漱石は当時の文学に批判的だった。文学者は美的な文字だけではだめだ(鈴木三重吉あて書簡) 「死ぬか生きるか、命のやりとりをするような維新の志士のごとき烈しい精神で文学をやってみたい」といっていた。漱石の文学は「人間」「こころ」について深く探求する。『文学論』は失敗したが、「自己本位といふその時得た私の考えは依然としてつづいています」「その時確かに握った自己が主で、他は賓であるという信念は、今日の私に非常の自信と安心を与えてくれました」(四十八歳の時の『私の個人主義』より)
漱石に『道草』という小説がある。これは若い漱石夫婦の実像を描いたといわれる。これによって漱石夫婦の対立状況を、後に漱石が、作品「こころ」についての見方が深まった立場から夫婦の「こころ」を分析している。漱石は妻のヒステリーに悩んでいた。自我と自我の対立からストレスが最高潮に達してヒステリーがおこる。その夫婦の対立、互いの意志が相手に正しく伝わらないで対立を深めていく様子を漱石は『道草』に描く。妻の我と漱石の我の対立から不幸になっていく。お互いに自己の我には気がつかない様子が描かれる。そんな妻との生活に、漱石は明治四十年「僕の妻は何だか人間のような心持ちがしない」と鈴木三重吉あての書簡で嘆いている。その妻からの情報で妻の父も漱石を変人扱いし、漱石は妻の父とも対立を深める。
自我と自我との対立に悩みながら創作を続けていたが、大正四年『硝子戸の中』連載の頃、偉大なものに気がつく。『道草』に「金の力で支配出来ない真に偉大なものが彼の眼にはいって来るにはまだ大分間があった」と書いている。大正四年の『断片』に「大我」と「技巧」「絶対の境地」などの考察がある。偉大なものに気がついてから、自分の過去を振り返って書いたのが『道草』だ。
晩年の境地は「則天去私」という言葉で表現される。「不自然は自然には勝てないのである。技巧は天に負けるのである。策略として最も効力あるものが到底実行できないものだとすると、つまり策略は役に立たないといふ事になる。自然に任せて置くがいいといふ方針が最上だといふ事に帰着する。」(大正四年『断片』より)
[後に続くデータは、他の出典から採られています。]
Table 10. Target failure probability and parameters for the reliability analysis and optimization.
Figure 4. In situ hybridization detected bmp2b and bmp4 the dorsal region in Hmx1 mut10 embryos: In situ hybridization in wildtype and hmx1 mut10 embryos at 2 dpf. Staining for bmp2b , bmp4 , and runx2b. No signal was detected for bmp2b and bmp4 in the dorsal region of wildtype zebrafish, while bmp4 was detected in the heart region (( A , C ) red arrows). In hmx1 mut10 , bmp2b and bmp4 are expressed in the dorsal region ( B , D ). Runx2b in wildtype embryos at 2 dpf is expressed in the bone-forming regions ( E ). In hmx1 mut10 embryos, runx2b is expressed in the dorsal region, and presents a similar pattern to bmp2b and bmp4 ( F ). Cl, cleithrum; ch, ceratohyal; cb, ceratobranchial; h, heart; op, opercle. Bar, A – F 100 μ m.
無私(無我)にて動くとき、天,おおいなる自然の意志の働きが出る。『道草』夫婦のような我執の人と「則天去私」の人を対比させて書いたのが『明暗』だといわれるが、未完成であり、「則天去私」については十分書かれていない。「天に則り私を去る」という間はまだ思想である。「則天去私」という思想を持つというのではなく、行動そのものが「則天」であると同時に「去私」でなければならない。だから「則天は去私なり」という。漱石が死の直前に作った漢詩に、禅僧批判の漢詩(大正5年9月23日)がある。形だけの仏法で、それが生活に活かされていないことを批判したものだ。また「志なりがたし」という漢詩(同11月19日)もある。漱石は思想として「則天去私」という境地に気がついたが、体得できなければ活かされないとし、「体得」を志す。
思想は体現まで至らなければ他人本位のまねごとであり、それは学者や僧侶などの不誠実さと同じだという。『道草』には、「その域に達する」という言葉があり、漱石を慕ってたずねてきた禅僧あての書簡には「字がまずくても道を体得すればその方がどの位いいか」と書いている。漱石は「こころ」を探求し、晩年にして「体得」せねばならぬと志しながら、ついに中途で亡くなった。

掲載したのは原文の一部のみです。